Brach’s brother, Charles Vorhees, admitted that he and Matlick had burned his sister’s diaries and her so-called “automatic writings” — pages she created by tightly holding a pencil and allowing what she believed were psychic forces to guide her hand. Vorhees later said he believed Helen would not have wanted anyone to read them. At the time, he stood to benefit from a $500,000 trust connected to her estate.

Another figure who drew attention was horse dealer Richard Bailey. Brach had previously purchased approximately $300,000 worth of thoroughbred horses from Bailey — animals authorities later said were worth far less.

In the 1990s, federal prosecutors accused Bailey and his associates of running racketeering schemes that targeted wealthy clients unfamiliar with the horse industry. According to court filings, prospective buyers were lured to stables through advertisements, then evaluated for wealth using confidential financial information.
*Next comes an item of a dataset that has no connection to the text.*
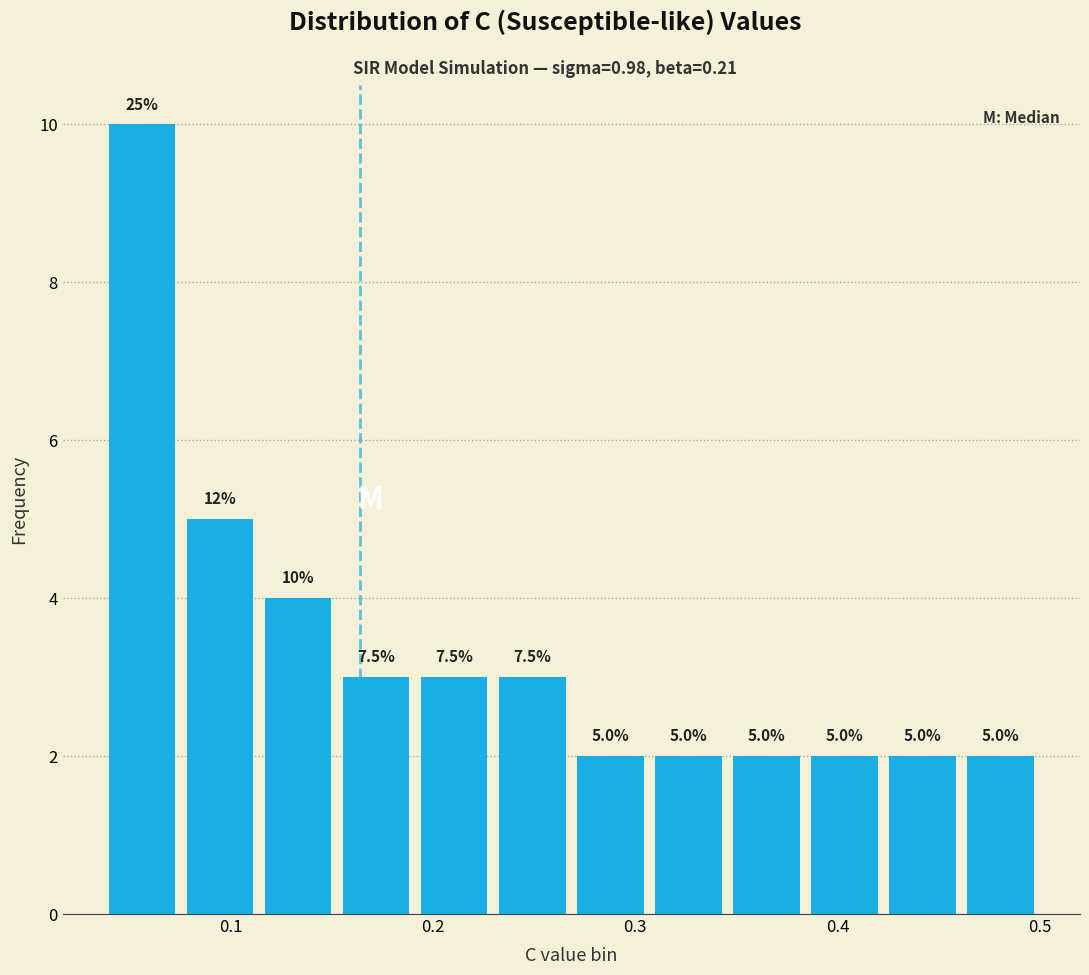

Read against the x-axis, roughly where is the centre of the tallest bar?

0.06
Those deemed affluent were persuaded to invest large sums in horses that were allegedly overvalued or nearly worthless.

The indictment also included an explosive allegation: that Bailey had solicited Brach’s murder as part of a broader conspiracy involving insurance fraud and the killing of dozens of horses.

Bailey was ultimately convicted of fraud and racketeering, including defrauding Brach, and in 1994 he was sentenced to 30 years in prison. While he was never convicted of her murder, the judge said the length of the sentence reflected Bailey’s alleged role in a conspiracy tied to her disappearance. He was released in 2019 and died in 2023 at age 93.
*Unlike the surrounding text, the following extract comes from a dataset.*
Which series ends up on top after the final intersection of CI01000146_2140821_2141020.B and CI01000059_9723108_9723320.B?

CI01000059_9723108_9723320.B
Brach was declared legally dead in May 1984. By then, her fortune had reportedly grown to more than $40 million. Her will directed $500,000 to Charles Vorhees and a $50,000 annuity to Matlick — though Matlick later relinquished his claim. Much of the remaining estate went to animal welfare charities.

Matlick died in February 2011 at age 79 in a Pennsylvania nursing home. Though he was never charged, some law enforcement officials publicly stated after his death that they believed he was responsible for Brach’s disappearance.

Former ATF agent Jim DeLorto later said Matlick carried critical secrets to his grave, adding that he likely knew what happened to Helen Brach and what became of her body.

Because her remains were never recovered, Brach’s official gravesite — a private family plot beside her husband and her dogs — remains empty. In 1990, authorities exhumed a body believed at the time to possibly be hers, but it was later determined not to be.

Nearly half a century later, the disappearance of Helen Brach remains unsolved.